* DESCRIPTION OF THE TASK
Starting at the top of the records below and ending with the line that contains "0 $1 Rounding radius*", print each line exactly as written, skipping the pictures.

* Records from a data source
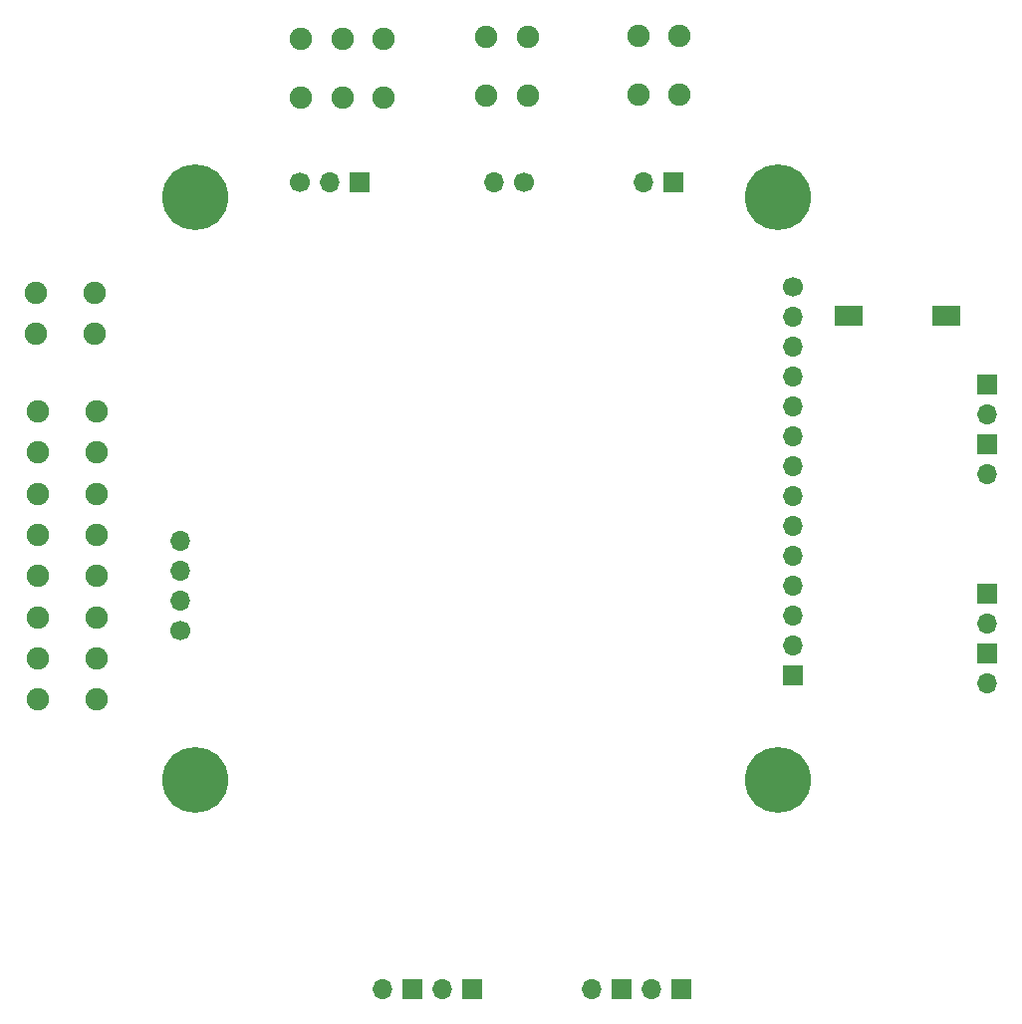
<source format=gts>
G04 #@! TF.GenerationSoftware,KiCad,Pcbnew,8.0.6*
G04 #@! TF.CreationDate,2025-01-17T02:30:12-08:00*
G04 #@! TF.ProjectId,Constellation Saddle V1.0,436f6e73-7465-46c6-9c61-74696f6e2053,rev?*
G04 #@! TF.SameCoordinates,Original*
G04 #@! TF.FileFunction,Soldermask,Top*
G04 #@! TF.FilePolarity,Negative*
%FSLAX46Y46*%
G04 Gerber Fmt 4.6, Leading zero omitted, Abs format (unit mm)*
G04 Created by KiCad (PCBNEW 8.0.6) date 2025-01-17 02:30:12*
%MOMM*%
%LPD*%
G01*
G04 APERTURE LIST*
G04 Aperture macros list*
%AMRoundRect*
0 Rectangle with rounded corners*
0 $1 Rounding radius*
0 $2 $3 $4 $5 $6 $7 $8 $9 X,Y pos of 4 corners*
0 Add a 4 corners polygon primitive as box body*
4,1,4,$2,$3,$4,$5,$6,$7,$8,$9,$2,$3,0*
0 Add four circle primitives for the rounded corners*
1,1,$1+$1,$2,$3*
1,1,$1+$1,$4,$5*
1,1,$1+$1,$6,$7*
1,1,$1+$1,$8,$9*
0 Add four rect primitives between the rounded corners*
20,1,$1+$1,$2,$3,$4,$5,0*
20,1,$1+$1,$4,$5,$6,$7,0*
20,1,$1+$1,$6,$7,$8,$9,0*
20,1,$1+$1,$8,$9,$2,$3,0*%
G04 Aperture macros list end*
%ADD10C,5.600000*%
%ADD11R,1.700000X1.700000*%
%ADD12O,1.700000X1.700000*%
%ADD13RoundRect,0.102000X-1.100000X-0.750000X1.100000X-0.750000X1.100000X0.750000X-1.100000X0.750000X0*%
%ADD14C,1.900000*%
%ADD15C,1.700000*%
G04 APERTURE END LIST*
D10*
X78740000Y-78740000D03*
D11*
X96520000Y-62865000D03*
D12*
X96520000Y-65405000D03*
D11*
X96520000Y-67945000D03*
D12*
X96520000Y-70485000D03*
D10*
X29210000Y-78740000D03*
D13*
X93000000Y-39225000D03*
X84700000Y-39225000D03*
D14*
X20600000Y-37277995D03*
X15600000Y-37277995D03*
X20600000Y-40777995D03*
X15600000Y-40777995D03*
X57425000Y-20550000D03*
X57425000Y-15550000D03*
X53925000Y-20550000D03*
X53925000Y-15550000D03*
X20777200Y-47381995D03*
X15777200Y-47381995D03*
X20777200Y-50881995D03*
X15777201Y-50881996D03*
X20777200Y-54381997D03*
X15777200Y-54381997D03*
X20777200Y-57881998D03*
X15777200Y-57881998D03*
X20777200Y-61381998D03*
X15777200Y-61381998D03*
X20777200Y-64881998D03*
X15777200Y-64881998D03*
X20777200Y-68381999D03*
X15777200Y-68381999D03*
X20777200Y-71882000D03*
X15777200Y-71882000D03*
X70358000Y-20443500D03*
X70358000Y-15443500D03*
X66858000Y-20443500D03*
X66858000Y-15443500D03*
X45175000Y-20700000D03*
X45175000Y-15700000D03*
X41675000Y-20700000D03*
X41675000Y-15700000D03*
X38174999Y-20700000D03*
X38174999Y-15700000D03*
D10*
X78740000Y-29210000D03*
D11*
X96520000Y-45085000D03*
D12*
X96520000Y-47625000D03*
D11*
X96520000Y-50164999D03*
D12*
X96520000Y-52705000D03*
D11*
X70485000Y-96520000D03*
D12*
X67945001Y-96520000D03*
D11*
X65404999Y-96520000D03*
D12*
X62865000Y-96520000D03*
D10*
X29210000Y-29210000D03*
D11*
X52705000Y-96520000D03*
D12*
X50165001Y-96520000D03*
D11*
X47624999Y-96520000D03*
D12*
X45085000Y-96520000D03*
D15*
X38100000Y-27940000D03*
D12*
X40640000Y-27940000D03*
D11*
X43179999Y-27940000D03*
D15*
X57150000Y-27940000D03*
D12*
X54610000Y-27940000D03*
D15*
X27940000Y-66040000D03*
D12*
X27940000Y-63500000D03*
X27940000Y-60960001D03*
X27940000Y-58420000D03*
D11*
X69850000Y-27940000D03*
D12*
X67310000Y-27940000D03*
D15*
X80010000Y-36830000D03*
D12*
X80010000Y-39370000D03*
X80010000Y-41910000D03*
X80010000Y-44450000D03*
X80010000Y-46990000D03*
X80010000Y-49530000D03*
X80010000Y-52070000D03*
X80010000Y-54610000D03*
X80010000Y-57150000D03*
X80010000Y-59690000D03*
X80010000Y-62230000D03*
X80010000Y-64770000D03*
X80010000Y-67310000D03*
D11*
X80010000Y-69850000D03*
M02*

</source>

* TASK RESULT
<source format=gts>
G04 #@! TF.GenerationSoftware,KiCad,Pcbnew,8.0.6*
G04 #@! TF.CreationDate,2025-01-17T02:30:12-08:00*
G04 #@! TF.ProjectId,Constellation Saddle V1.0,436f6e73-7465-46c6-9c61-74696f6e2053,rev?*
G04 #@! TF.SameCoordinates,Original*
G04 #@! TF.FileFunction,Soldermask,Top*
G04 #@! TF.FilePolarity,Negative*
%FSLAX46Y46*%
G04 Gerber Fmt 4.6, Leading zero omitted, Abs format (unit mm)*
G04 Created by KiCad (PCBNEW 8.0.6) date 2025-01-17 02:30:12*
%MOMM*%
%LPD*%
G01*
G04 APERTURE LIST*
G04 Aperture macros list*
%AMRoundRect*
0 Rectangle with rounded corners*
0 $1 Rounding radius*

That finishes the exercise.